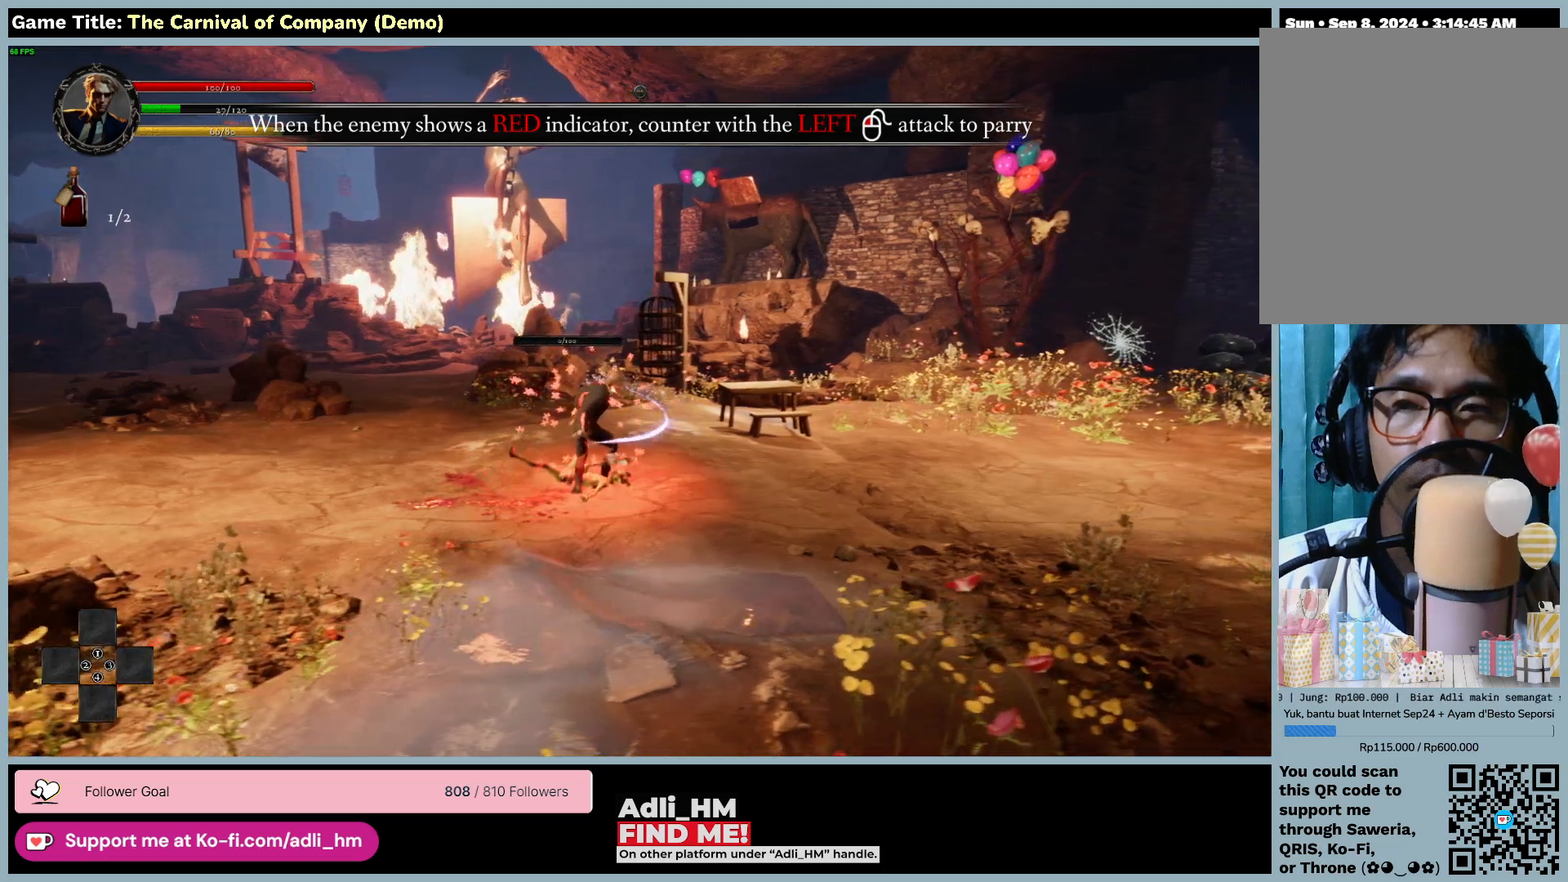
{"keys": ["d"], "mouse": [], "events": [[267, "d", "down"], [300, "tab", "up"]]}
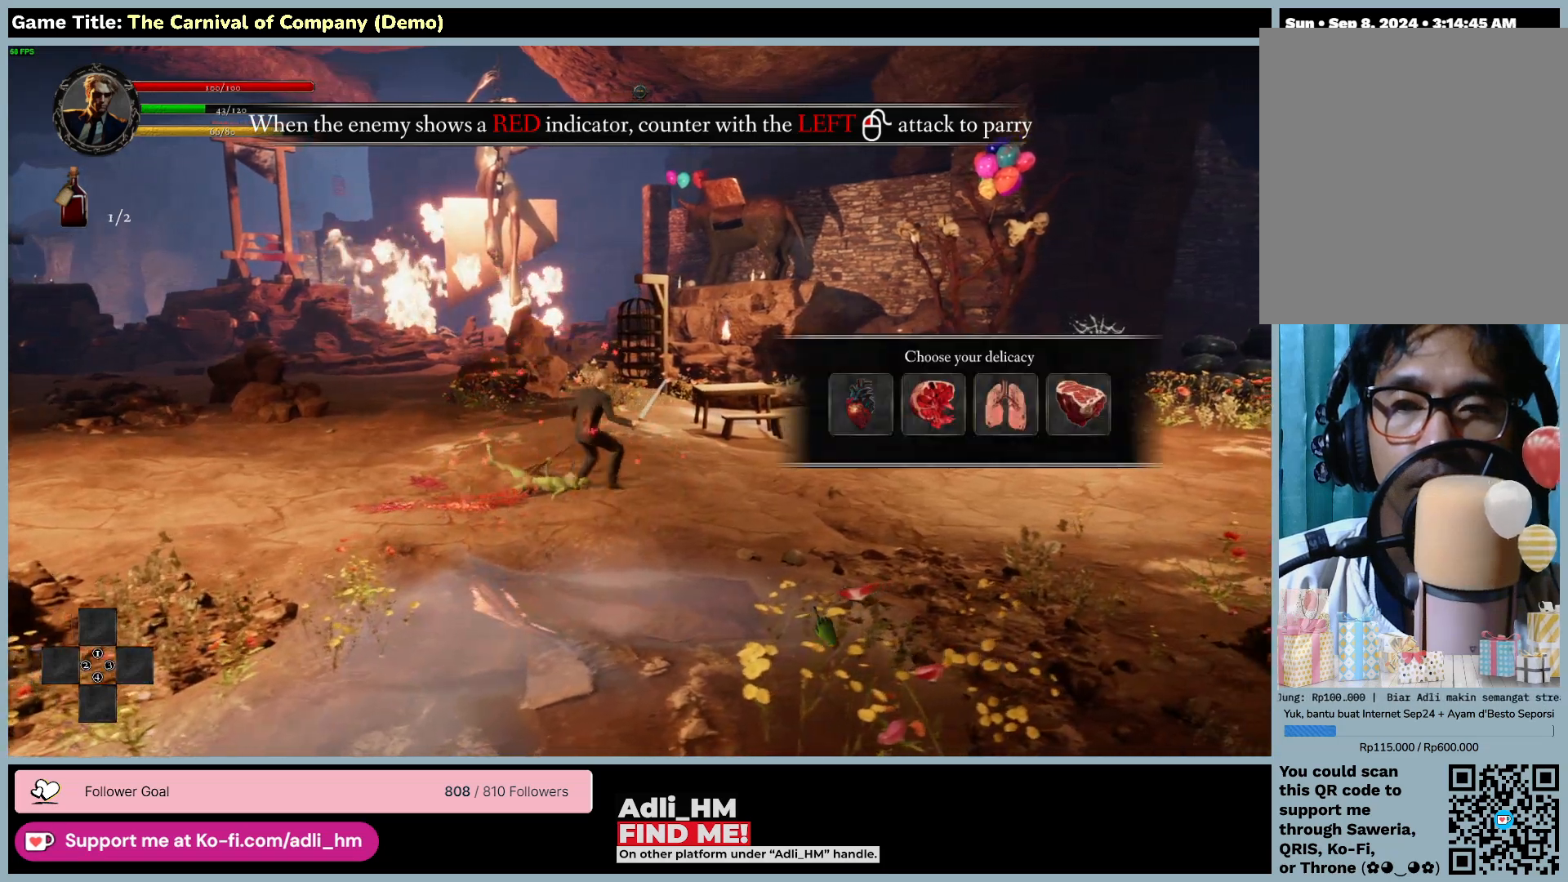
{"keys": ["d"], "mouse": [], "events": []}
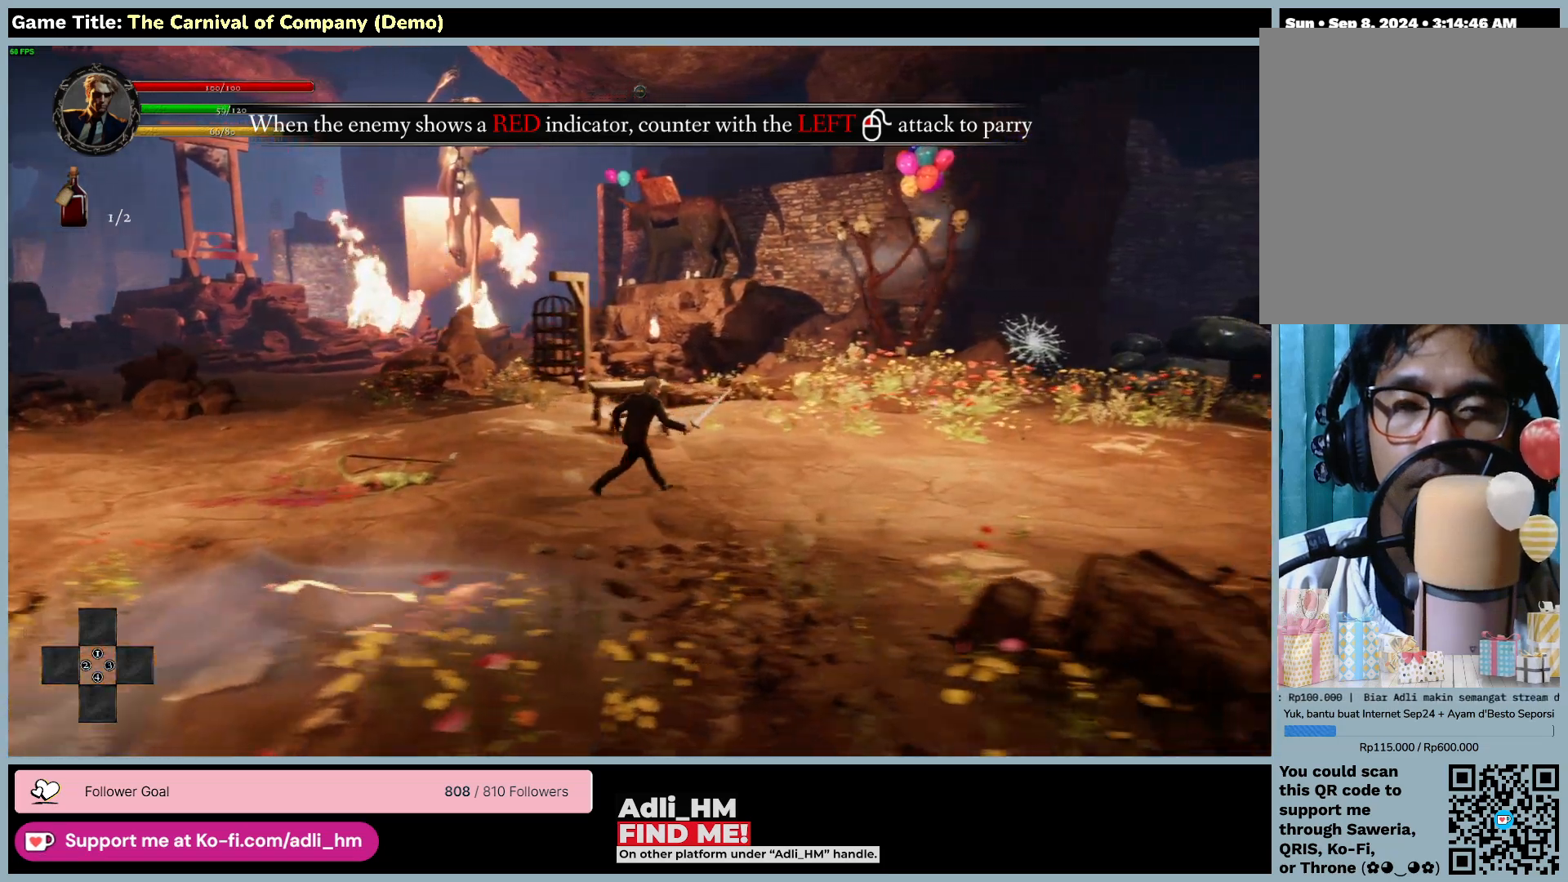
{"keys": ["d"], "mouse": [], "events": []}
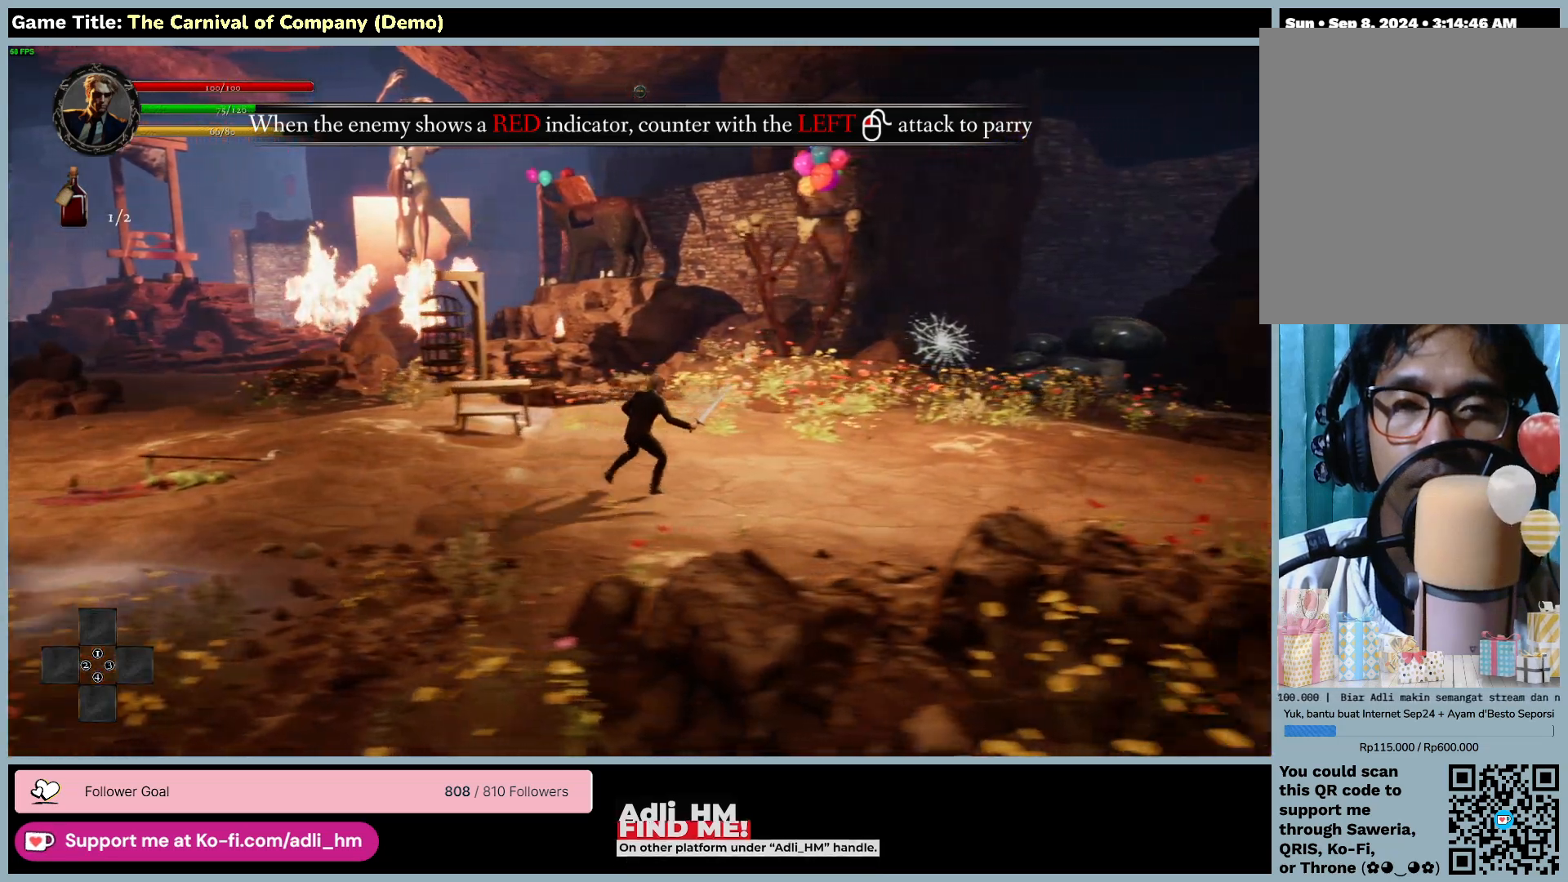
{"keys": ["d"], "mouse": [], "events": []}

- [WORK INSTRUCTION]
An unchanged copy of the listing, with no pictures, should be returned.

- [FINAL ANSWER]
{"keys": ["d"], "mouse": [], "events": [[267, "d", "down"], [300, "tab", "up"]]}
{"keys": ["d"], "mouse": [], "events": []}
{"keys": ["d"], "mouse": [], "events": []}
{"keys": ["d"], "mouse": [], "events": []}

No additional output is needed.